■ **DATA EXTRACT**:
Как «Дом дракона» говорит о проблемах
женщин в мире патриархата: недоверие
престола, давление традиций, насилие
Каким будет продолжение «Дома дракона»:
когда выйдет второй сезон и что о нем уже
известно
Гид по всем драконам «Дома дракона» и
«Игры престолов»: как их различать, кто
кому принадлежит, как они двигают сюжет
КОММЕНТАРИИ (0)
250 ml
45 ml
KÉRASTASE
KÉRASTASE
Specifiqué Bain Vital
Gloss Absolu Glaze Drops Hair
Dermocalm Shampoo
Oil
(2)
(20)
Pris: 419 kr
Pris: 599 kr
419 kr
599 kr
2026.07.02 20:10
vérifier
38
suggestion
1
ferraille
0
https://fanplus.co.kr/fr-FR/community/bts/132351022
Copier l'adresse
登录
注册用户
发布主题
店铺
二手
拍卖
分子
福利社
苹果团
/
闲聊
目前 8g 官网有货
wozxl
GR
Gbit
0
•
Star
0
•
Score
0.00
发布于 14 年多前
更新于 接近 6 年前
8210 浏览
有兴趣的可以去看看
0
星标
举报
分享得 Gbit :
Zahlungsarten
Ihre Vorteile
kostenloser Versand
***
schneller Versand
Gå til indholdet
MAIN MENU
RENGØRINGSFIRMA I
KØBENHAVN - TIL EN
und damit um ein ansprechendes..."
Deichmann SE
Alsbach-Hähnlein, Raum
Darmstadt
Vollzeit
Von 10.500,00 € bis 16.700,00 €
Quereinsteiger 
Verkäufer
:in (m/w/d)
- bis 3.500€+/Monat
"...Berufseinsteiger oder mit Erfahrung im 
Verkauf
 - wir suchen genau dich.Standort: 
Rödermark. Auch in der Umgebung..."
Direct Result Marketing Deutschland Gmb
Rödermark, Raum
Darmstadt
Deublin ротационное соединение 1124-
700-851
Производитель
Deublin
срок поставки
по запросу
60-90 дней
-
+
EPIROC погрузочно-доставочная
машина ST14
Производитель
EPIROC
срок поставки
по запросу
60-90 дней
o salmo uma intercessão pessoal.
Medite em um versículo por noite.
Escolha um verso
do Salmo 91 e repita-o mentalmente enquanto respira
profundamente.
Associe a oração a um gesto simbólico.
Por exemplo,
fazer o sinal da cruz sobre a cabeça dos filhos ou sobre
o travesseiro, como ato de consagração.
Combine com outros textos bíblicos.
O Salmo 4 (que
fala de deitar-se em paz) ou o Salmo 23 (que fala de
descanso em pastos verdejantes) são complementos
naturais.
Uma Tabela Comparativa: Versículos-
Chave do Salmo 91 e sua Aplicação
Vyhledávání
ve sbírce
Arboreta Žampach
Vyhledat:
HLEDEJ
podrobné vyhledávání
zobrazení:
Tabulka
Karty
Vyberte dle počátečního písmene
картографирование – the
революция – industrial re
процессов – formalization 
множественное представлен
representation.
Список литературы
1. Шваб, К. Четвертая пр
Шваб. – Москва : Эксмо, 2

■ **WHAT YOU HAVE TO DO**:
From the first line to the last, transcribe the data exactly.

■ **FINISHED TASK**:
Как «Дом дракона» говорит о проблемах
женщин в мире патриархата: недоверие
престола, давление традиций, насилие
Каким будет продолжение «Дома дракона»:
когда выйдет второй сезон и что о нем уже
известно
Гид по всем драконам «Дома дракона» и
«Игры престолов»: как их различать, кто
кому принадлежит, как они двигают сюжет
КОММЕНТАРИИ (0)
250 ml
45 ml
KÉRASTASE
KÉRASTASE
Specifiqué Bain Vital
Gloss Absolu Glaze Drops Hair
Dermocalm Shampoo
Oil
(2)
(20)
Pris: 419 kr
Pris: 599 kr
419 kr
599 kr
2026.07.02 20:10
vérifier
38
suggestion
1
ferraille
0
https://fanplus.co.kr/fr-FR/community/bts/132351022
Copier l'adresse
登录
注册用户
发布主题
店铺
二手
拍卖
分子
福利社
苹果团
/
闲聊
目前 8g 官网有货
wozxl
GR
Gbit
0
•
Star
0
•
Score
0.00
发布于 14 年多前
更新于 接近 6 年前
8210 浏览
有兴趣的可以去看看
0
星标
举报
分享得 Gbit :
Zahlungsarten
Ihre Vorteile
kostenloser Versand
***
schneller Versand
Gå til indholdet
MAIN MENU
RENGØRINGSFIRMA I
KØBENHAVN - TIL EN
und damit um ein ansprechendes..."
Deichmann SE
Alsbach-Hähnlein, Raum
Darmstadt
Vollzeit
Von 10.500,00 € bis 16.700,00 €
Quereinsteiger 
Verkäufer
:in (m/w/d)
- bis 3.500€+/Monat
"...Berufseinsteiger oder mit Erfahrung im 
Verkauf
 - wir suchen genau dich.Standort: 
Rödermark. Auch in der Umgebung..."
Direct Result Marketing Deutschland Gmb
Rödermark, Raum
Darmstadt
Deublin ротационное соединение 1124-
700-851
Производитель
Deublin
срок поставки
по запросу
60-90 дней
-
+
EPIROC погрузочно-доставочная
машина ST14
Производитель
EPIROC
срок поставки
по запросу
60-90 дней
o salmo uma intercessão pessoal.
Medite em um versículo por noite.
Escolha um verso
do Salmo 91 e repita-o mentalmente enquanto respira
profundamente.
Associe a oração a um gesto simbólico.
Por exemplo,
fazer o sinal da cruz sobre a cabeça dos filhos ou sobre
o travesseiro, como ato de consagração.
Combine com outros textos bíblicos.
O Salmo 4 (que
fala de deitar-se em paz) ou o Salmo 23 (que fala de
descanso em pastos verdejantes) são complementos
naturais.
Uma Tabela Comparativa: Versículos-
Chave do Salmo 91 e sua Aplicação
Vyhledávání
ve sbírce
Arboreta Žampach
Vyhledat:
HLEDEJ
podrobné vyhledávání
zobrazení:
Tabulka
Karty
Vyberte dle počátečního písmene
картографирование – the
революция – industrial re
процессов – formalization 
множественное представлен
representation.
Список литературы
1. Шваб, К. Четвертая пр
Шваб. – Москва : Эксмо, 2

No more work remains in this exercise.